Lassi comes from the Indian subcontinent, and it’s a general name for a yoghurt based drink. They are often called ‘ancient smoothies’, because they date back to over a thousand years ago! Lassis are very variable, and each region in India has its own traditional and modern variations – the weirdest one I’ve heard of is mint and chilli!
Yoghurt is the star in this drink. I prefer a non dairy yoghurt in mine so I use a live, cultured coconut one. The live yoghurt add health benefits such as helping to regulate your gut and ease digestion, so I recommend using yoghurt with cultures. Kefir would also be an interesting substitute that would work well. Adjust the yoghurt to water ratio depending on your preference for the drink’s thickness – I like mine quite thin, but the ones my grandad used to drink were almost solid so it’s completely down to personal taste.
Mangoes are a lot more variable than people think. In our local supermarket you can only buy one type – a Brazilian variety that is green-red and quite large. The best authentic mangoes for this lassi are yellow skinned Asian varieties, such as Alphonso or honey mangoes, which I find in season at Asian or International supermarkets, usually sold by the box. Feel free to experiment with different types and find the one that suits you best.
In the Punjab region – where Lassis are thought to originate – they are sometimes made with buttermilk instead of yoghurt, So feel free to experiment by combining different fruits and spices with the yoghurt base, or even trying buttermilk and see how it goes! Some popular flavours to try out include guava, orange Lassis also range from very sweet to sour/salty, so you can adjust the sweetness too to your particular liking. Personally, I love mine to be slightly sour as I find it a lot more refreshing.
WHAT YOU NEED
2 ripe (not overripe!) mangoes
125ml natural live yoghurt
10 frozen grapes
1-4 tablespoons of water (depending on desired thickness)

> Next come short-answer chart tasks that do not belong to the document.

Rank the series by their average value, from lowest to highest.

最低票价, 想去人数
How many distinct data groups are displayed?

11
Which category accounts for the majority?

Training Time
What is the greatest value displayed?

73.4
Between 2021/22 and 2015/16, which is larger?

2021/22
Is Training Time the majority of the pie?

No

- Pakistani Alphonso (honey) mangoes are the absolute best for lassi, but they are only available in season so regular mangoes are completely fine too if you can’t get hold of the honey variety (they’re a little sweeter).

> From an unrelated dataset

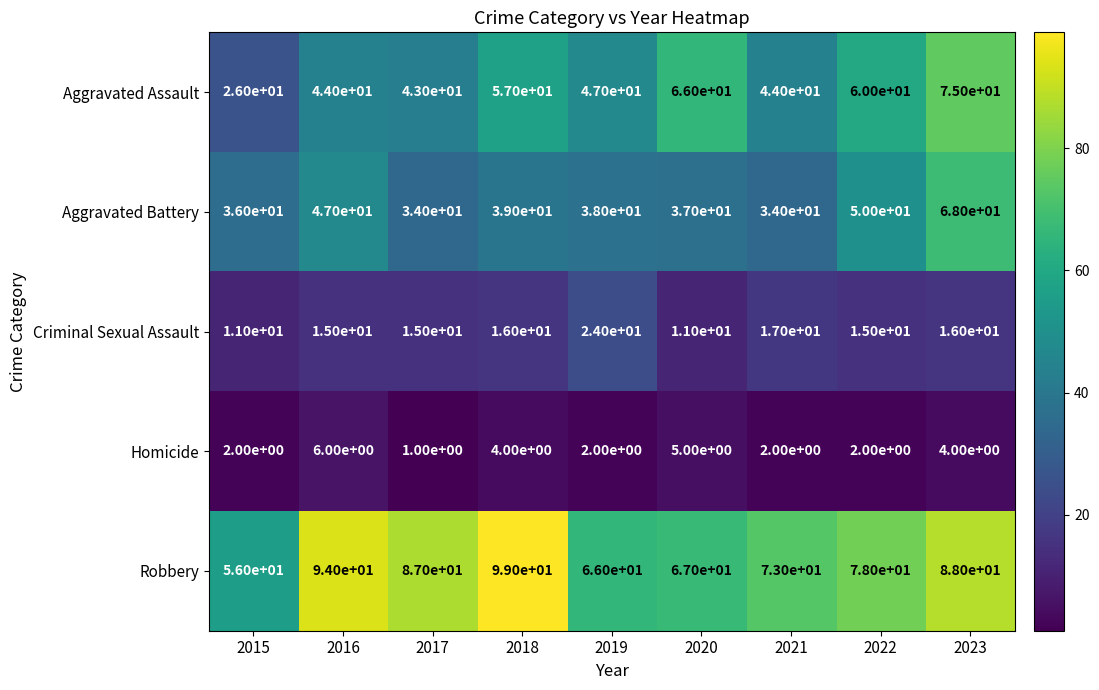

Count the number of data series in this chart.

5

- You can use unfrozen grapes if you don’t have any frozen ones, or you can substitute them for 2-3 cubes of ice – the main purpose of them is to chill the drink rather than give flavour.
- I don’t add any extra sweetener in my recipe but feel free to add a spoon of honey or maple syrup if you prefer it that way.
- I use a cultured coconut yoghurt (Koko) in mine, feel free to use this too if you prefer non-dairy drinks.
Prep Time: 2 mins
Cooking time: 45 seconds!
Method 1: Peel and chop the mangoes. Add everything to a smoothie maker and blitz for 45 seconds.
Method 2: If you don’t have a smoothie maker, you can blend the fruit into a paste in a glass jug using a hand blender, add the yoghurt and stir. Pop in some ice cubes too if you prefer the texture a little thinner!
GF – naturally gluten free
LF – use a dairy free yoghurt – I use a cultured coconut yoghurt called Koko!
V – naturally vegetarian
Ve – use a dairy free yoghurt – I use a cultured coconut yoghurt called Koko!